NEW YORK — Karl Case, the co-creator of a widely watched housing market index, was upbeat three weeks ago. Mulling the economy while at a meeting at a resort near the Berkshires, Case thought the makings of a recovery were finally falling into place.
"I'm a 60-40 optimist," he said at the time.
Today, Case's mood is far more subdued. In scarcely two weeks, he and other housing analysts have watched as the once-staid world of back-office bank procedures has spawned a scandal that threatens to further unhinge the housing market.
Allegations of possible mortgage fraud against financial giants GMAC, JPMorgan Chase and Bank of America read like a corporate thriller: forged documents, faked Social Security numbers, phantom titles, disappearing paper trails, "robo-signers" and mortgages sliced and diced so many times that nobody really knows who owns them.
Now the specter of a national foreclosure moratorium is closing in.
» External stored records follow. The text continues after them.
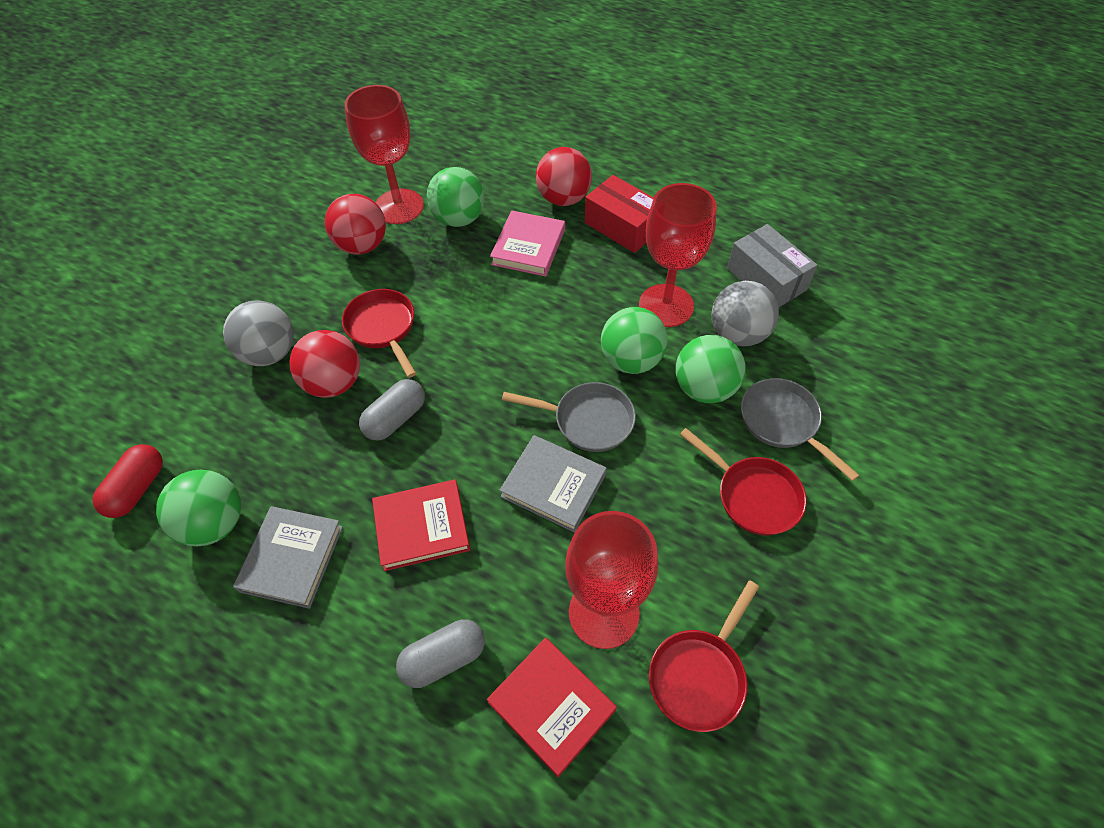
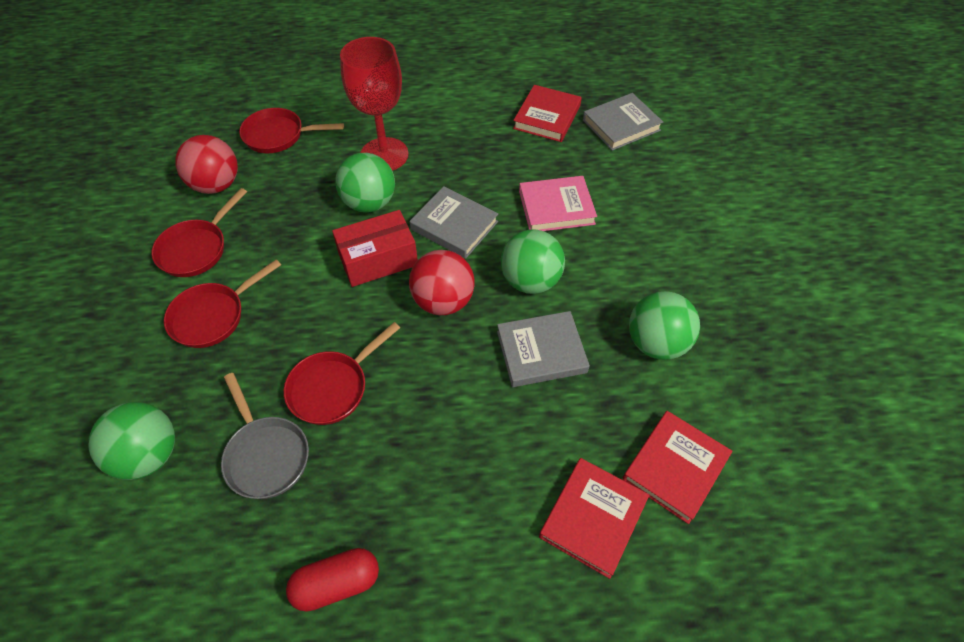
grey ball: 2 -> 0
grey book: 2 -> 3
grey box: 1 -> 0
grey capsule: 2 -> 0
grey pan: 2 -> 1
red ball: 3 -> 2
red book: 2 -> 3
red goblet: 3 -> 1
red pan: 3 -> 4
The banks will have to review the paperwork for hundreds of thousands of mortgages. On top of that, class-action lawyers and state attorneys general have filed lawsuits and called for foreclosure moratoriums.
In the near term, foreclosure freezes could actually benefit both homeowners and the housing market. Homeowners would have time to live rent-free and chip away at their debt. Prices might stabilize because so many homes are penned up.
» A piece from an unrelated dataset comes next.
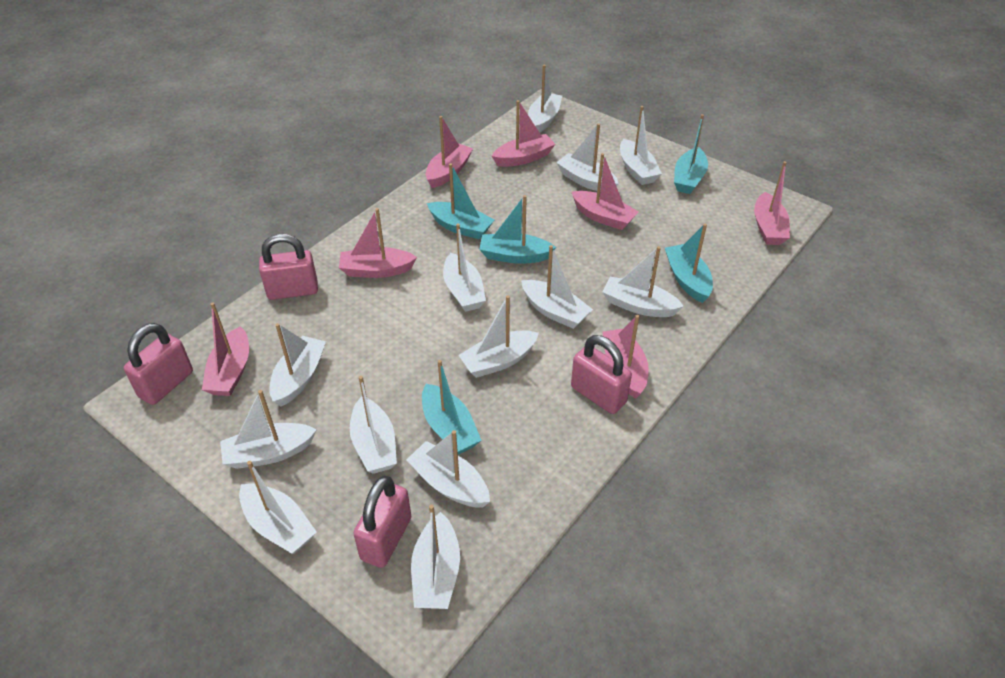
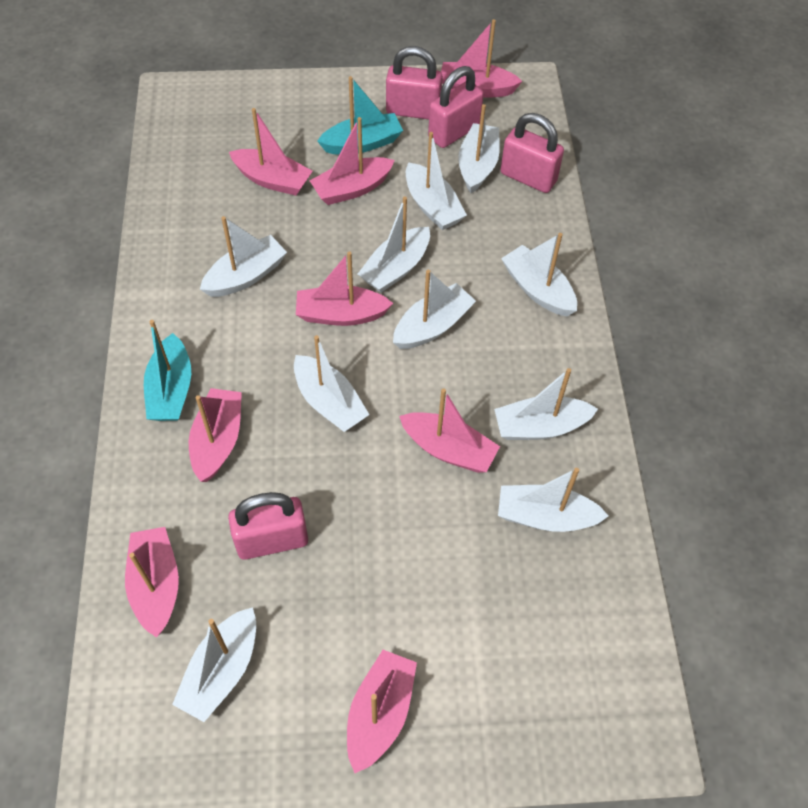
pink boat: 7 -> 8
turquoise boat: 5 -> 2
white boat: 13 -> 10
But the long-term implications are grave. Only a month ago, housing watcher Mark Zandi, chief economist at Moody's Analytics, predicted that a housing recovery would be under way by the third quarter of next year. Now he believes the foreclosure scandal could prolong the housing depression for a few more years.
The alleged document fraud could open up the entire chain of foreclosure proceedings to legal challenge. Some foreclosures could be overturned, others deemed outright fraudulent.
Before a housing recovery can occur, all those foreclosed properties have to be rescrutinized by the banks and then sold. With any foreclosure-related deal open to legal challenge, that inventory could be taken off the market while the legal challenges make their way through the courts.
That's not to mention the questions being raised about missing paper trails on mortgages owned by people who have never missed a payment.
Since housing is the engine that in the past seven recessions has pulled the economy out of recession, any further damage couldn't come at a worse time.
"As far as I'm concerned, anything that slows the foreclosure process is a bad thing," Case said.
"Right now, everyone in the industry is trying to understand the scope and breadth of the problem, and is looking to lenders to get their paperwork in order so that sales can resume," said Kurt Pfotenhauer, chief executive of the trade group American Land Title Association.
Meanwhile, real estate agents who specialize in selling bank-owned properties say the market is locking up. Dorothy Buse, a Coldwell Banker agent in the Orlando area, said that out of the 200 foreclosures she has listed for sale, 40 are now in the foreclosure freeze. Of the 40, 12 that were already under contract are now on hold.
"There's nothing within my power — or my staff's power — that we can do, except try to reassure them that we're working on this," Buse said.